Aufgrund Ihrer Datenschutzeinstellungen wird an dieser Stelle kein Inhalt von Sonstige angezeigt.

Die meisten dieser Schülerinnen und Schüler besuchen die Vorschule oder die erste oder zweite Volksschulklasse, ein großer Teil wurde auch in Österreich geboren. „Die Kinder sind größtenteils auch in Vorarlberg in den Kindergarten gegangen. Das ist anzunehmen, obwohl dazu keine Daten vorliegen“, erläutert Grabherr. Die häufigsten Erstsprachen von Kindern mit Sprachförderbedarf sind Türkisch, Ukrainisch und Arabisch. Grabherr verweist auf einen generell sehr hohen Anteil von Pflichtschülern mit der Erstsprache Türkisch in Vorarlberg. Er liegt bei 15 Prozent. Es zeige sich aber auch, dass nicht nur neu Zugewanderte, sondern auch Gruppen, die schon länger hier leben, einen Deutschförderbedarf haben. Ein Großteil der Kinder entwickelt sich rasch positiv: 62 Prozent der Schülerinnen und Schüler, die 2021/2022 erstmals als außerordentlich eingestuft wurden und auch im Folgejahr eine Schule in Vorarlberg besuchten, verbesserten ihre Deutschkenntnisse, bei 37 Prozent blieben sie gleich, zwei Prozent schnitten schlechter ab.

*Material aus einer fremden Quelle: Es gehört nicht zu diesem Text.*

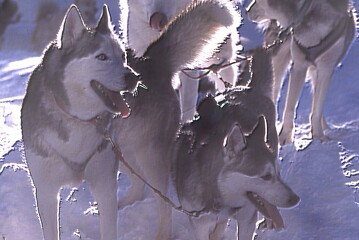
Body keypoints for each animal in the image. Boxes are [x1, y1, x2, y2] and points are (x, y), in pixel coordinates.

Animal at [22, 5, 138, 240]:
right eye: (101, 57)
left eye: (122, 56)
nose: (134, 78)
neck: (78, 119)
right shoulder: (46, 192)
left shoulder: (105, 186)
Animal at [174, 47, 300, 239]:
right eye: (266, 176)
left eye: (277, 173)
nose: (295, 199)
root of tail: (247, 87)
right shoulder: (199, 224)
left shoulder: (247, 218)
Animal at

Aufgrund Ihrer Datenschutzeinstellungen wird an dieser Stelle kein Inhalt von Iframely angezeigt.

Zwei ausgebildete Lehrerinnen

Auch an Würtingers Schule in Lustenau gibt es jedes Jahr eine Deutschförderklasse. Ab Herbst dürften 30 Kinder Deutschförderbedarf haben, schätzt der Direktor. Das betrifft vor allem den Schuleingangsbereich bis zur zweiten Klasse. Die Schule verfüge über zwei dafür ausgebildete Lehrerinnen. Probleme, die Stunden personell abzudecken, gebe es nicht. “Ich glaube aber nicht, dass das an allen Schulen der Fall ist.”

Der Volksschuldirektor hält es für problematisch, dass der außerordentliche Status von Schülerinnen und Schülern automatisch nach zwei Jahren verfällt. Viele hätten auch danach noch Probleme und müssten gefördert werden. Doch das sei nicht einfach, schon jetzt gebe es Probleme, die Stunden abdecken zu können. Würtinger betont: “Es wäre zielführend, wenn autonom an den Schulen entschieden werden könnte, ob der außerordentliche Status eines Schülers, einer Schülerin verlängert wird oder nicht.”